▶ EXERCISE: Below this line is a set of entries; quote exactly the lines from the line that contains "left shoulder: (252, 378)" to the line that contains "right knee: (322, 412)", both lines included.

RECORDS FOR THE EXERCISE: Begin

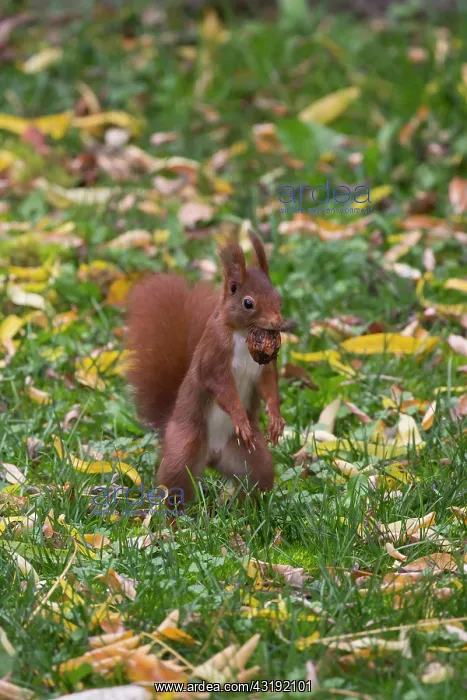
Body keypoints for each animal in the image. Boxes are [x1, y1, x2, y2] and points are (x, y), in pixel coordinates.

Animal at [125, 232, 285, 504]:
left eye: (278, 297)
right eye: (248, 303)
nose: (277, 323)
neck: (242, 335)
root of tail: (213, 456)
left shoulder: (263, 367)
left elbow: (268, 387)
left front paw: (275, 418)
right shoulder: (213, 357)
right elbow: (221, 388)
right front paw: (240, 418)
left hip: (250, 458)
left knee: (257, 480)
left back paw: (249, 506)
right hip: (183, 451)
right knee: (174, 486)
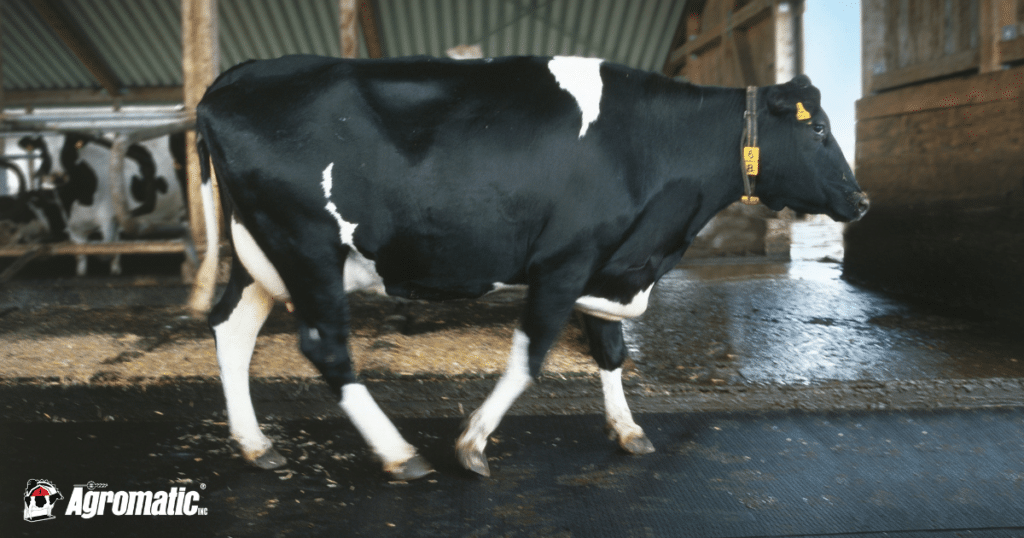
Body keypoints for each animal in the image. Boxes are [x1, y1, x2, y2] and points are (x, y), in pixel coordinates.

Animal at [194, 54, 869, 480]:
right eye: (820, 129)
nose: (861, 201)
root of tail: (231, 80)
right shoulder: (565, 261)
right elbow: (531, 356)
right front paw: (471, 444)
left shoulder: (612, 261)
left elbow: (611, 351)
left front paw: (627, 430)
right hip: (307, 246)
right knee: (325, 346)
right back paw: (398, 453)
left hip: (261, 254)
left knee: (231, 328)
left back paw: (256, 445)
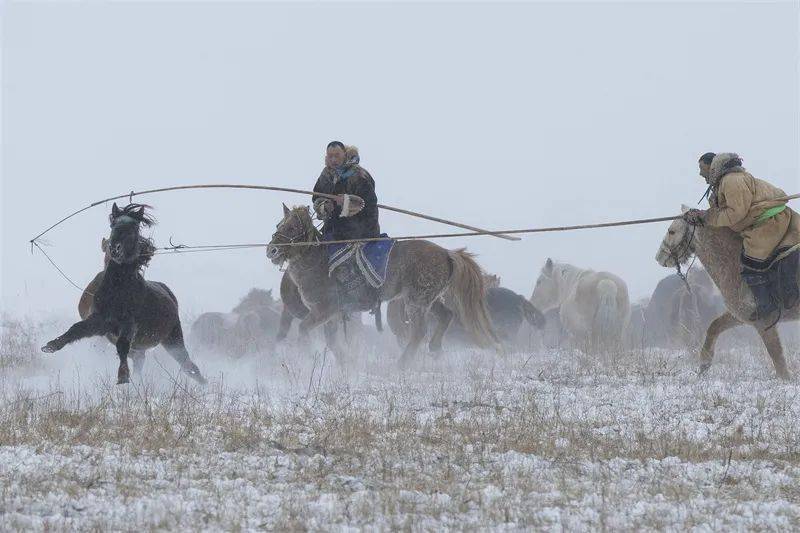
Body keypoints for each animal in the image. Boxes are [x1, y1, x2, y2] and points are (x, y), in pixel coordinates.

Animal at [41, 202, 206, 384]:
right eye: (113, 225)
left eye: (134, 227)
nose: (115, 248)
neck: (117, 292)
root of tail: (168, 292)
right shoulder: (100, 321)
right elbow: (76, 329)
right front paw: (51, 346)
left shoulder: (129, 324)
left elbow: (122, 345)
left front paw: (123, 376)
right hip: (145, 345)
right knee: (141, 360)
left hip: (172, 338)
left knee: (186, 362)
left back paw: (202, 382)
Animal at [266, 205, 496, 366]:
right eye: (279, 225)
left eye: (293, 227)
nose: (272, 251)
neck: (318, 260)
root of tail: (446, 254)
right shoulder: (330, 315)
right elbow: (332, 342)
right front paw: (346, 364)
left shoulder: (324, 310)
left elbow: (304, 330)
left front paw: (306, 356)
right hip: (427, 300)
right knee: (445, 315)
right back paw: (435, 349)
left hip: (416, 302)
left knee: (419, 331)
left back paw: (402, 364)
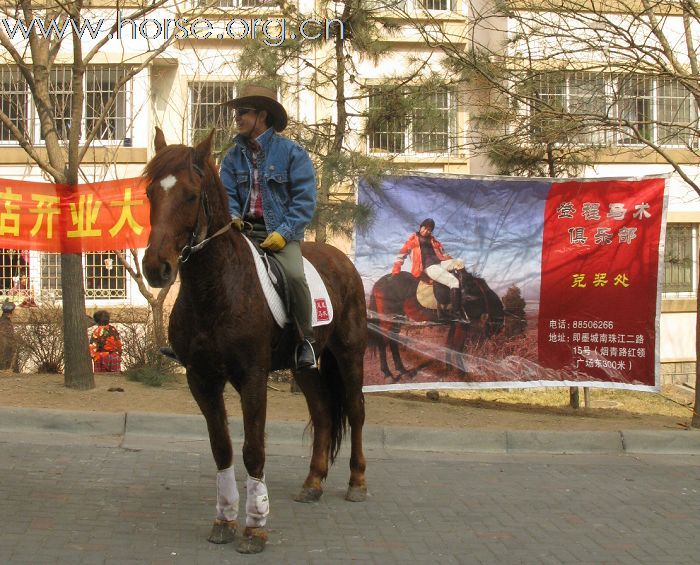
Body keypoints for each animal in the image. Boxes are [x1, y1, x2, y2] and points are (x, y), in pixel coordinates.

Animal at [144, 126, 372, 552]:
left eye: (189, 195)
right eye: (150, 193)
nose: (155, 268)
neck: (216, 288)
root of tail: (341, 259)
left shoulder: (252, 378)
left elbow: (253, 450)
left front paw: (254, 526)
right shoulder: (201, 379)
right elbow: (222, 448)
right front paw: (224, 519)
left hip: (350, 354)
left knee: (355, 410)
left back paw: (357, 482)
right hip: (305, 367)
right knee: (322, 412)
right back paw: (313, 483)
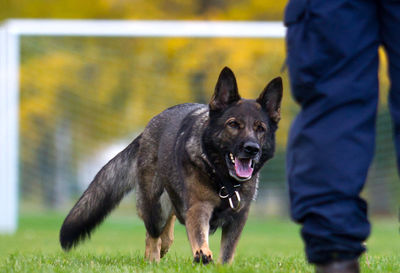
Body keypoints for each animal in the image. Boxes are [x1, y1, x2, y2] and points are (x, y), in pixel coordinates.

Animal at [60, 66, 284, 264]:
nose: (252, 148)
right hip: (153, 205)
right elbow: (198, 234)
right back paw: (153, 260)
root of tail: (147, 128)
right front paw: (202, 253)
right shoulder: (199, 207)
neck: (223, 181)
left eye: (260, 128)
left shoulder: (238, 218)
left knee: (168, 227)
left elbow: (228, 252)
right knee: (152, 235)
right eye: (233, 124)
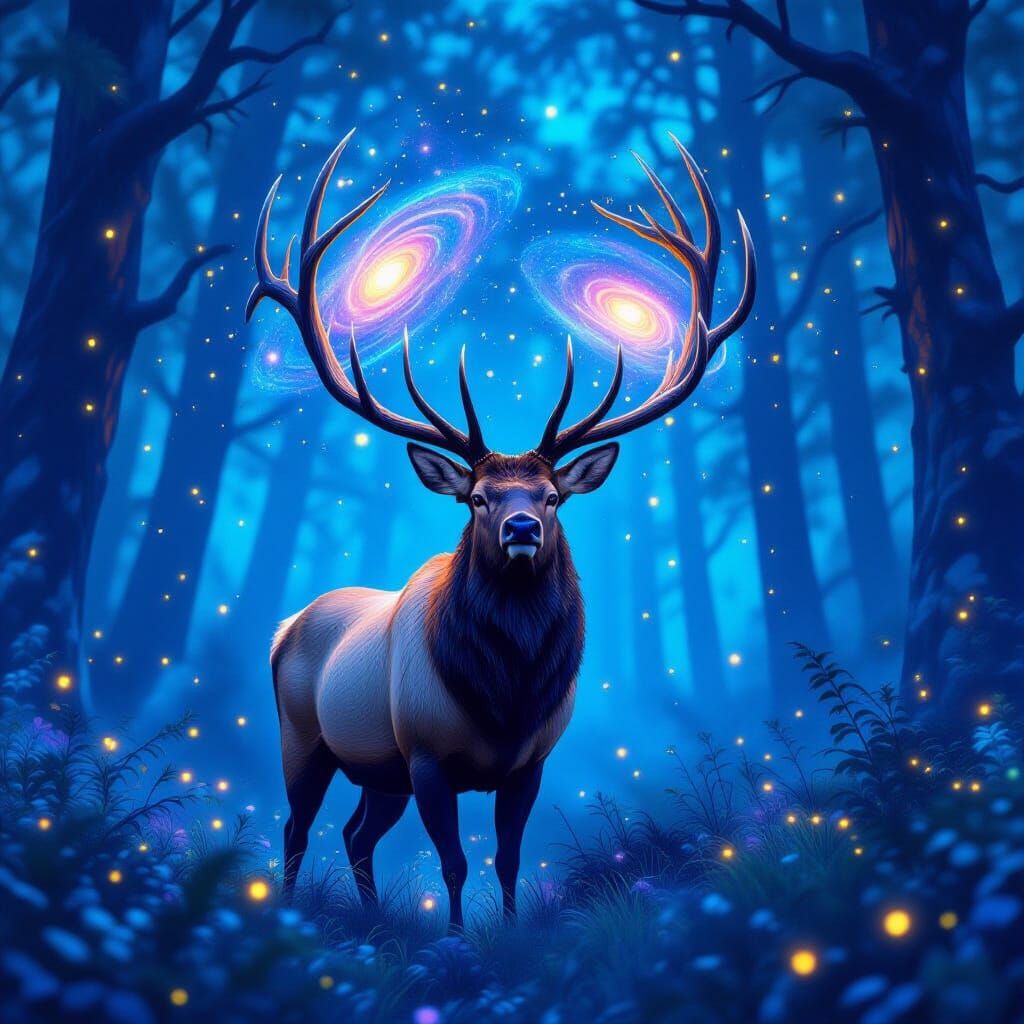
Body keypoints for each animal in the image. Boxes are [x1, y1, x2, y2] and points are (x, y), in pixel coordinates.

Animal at [245, 128, 755, 929]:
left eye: (552, 497)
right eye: (477, 499)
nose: (520, 527)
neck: (505, 700)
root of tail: (285, 625)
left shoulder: (531, 762)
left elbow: (507, 858)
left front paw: (510, 934)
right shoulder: (426, 756)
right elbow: (454, 863)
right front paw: (455, 937)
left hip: (377, 770)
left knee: (356, 833)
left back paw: (369, 917)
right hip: (304, 736)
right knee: (298, 825)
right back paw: (295, 910)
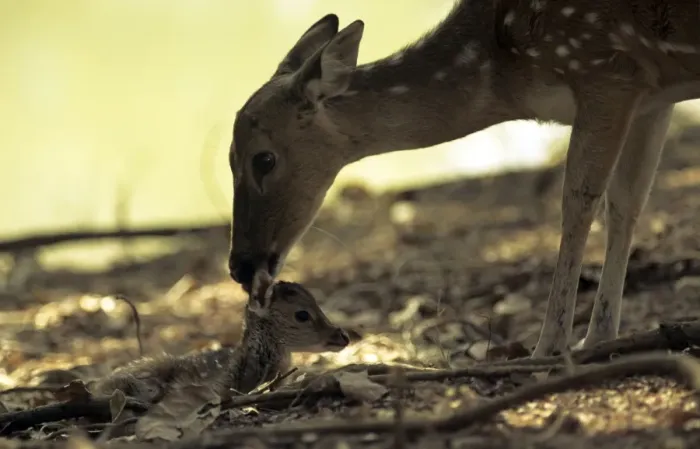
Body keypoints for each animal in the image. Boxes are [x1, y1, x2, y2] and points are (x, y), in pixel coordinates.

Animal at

RECORDS FOR THE EXERCISE: End

▶ COMPLETED EXERCISE:
left shoulder: (252, 378)
left elbow: (253, 450)
left front paw: (254, 526)
right shoulder: (201, 379)
right elbow: (222, 448)
right front paw: (224, 519)
left hip: (350, 354)
left knee: (355, 410)
left back paw: (357, 482)
right hip: (305, 367)
right knee: (322, 412)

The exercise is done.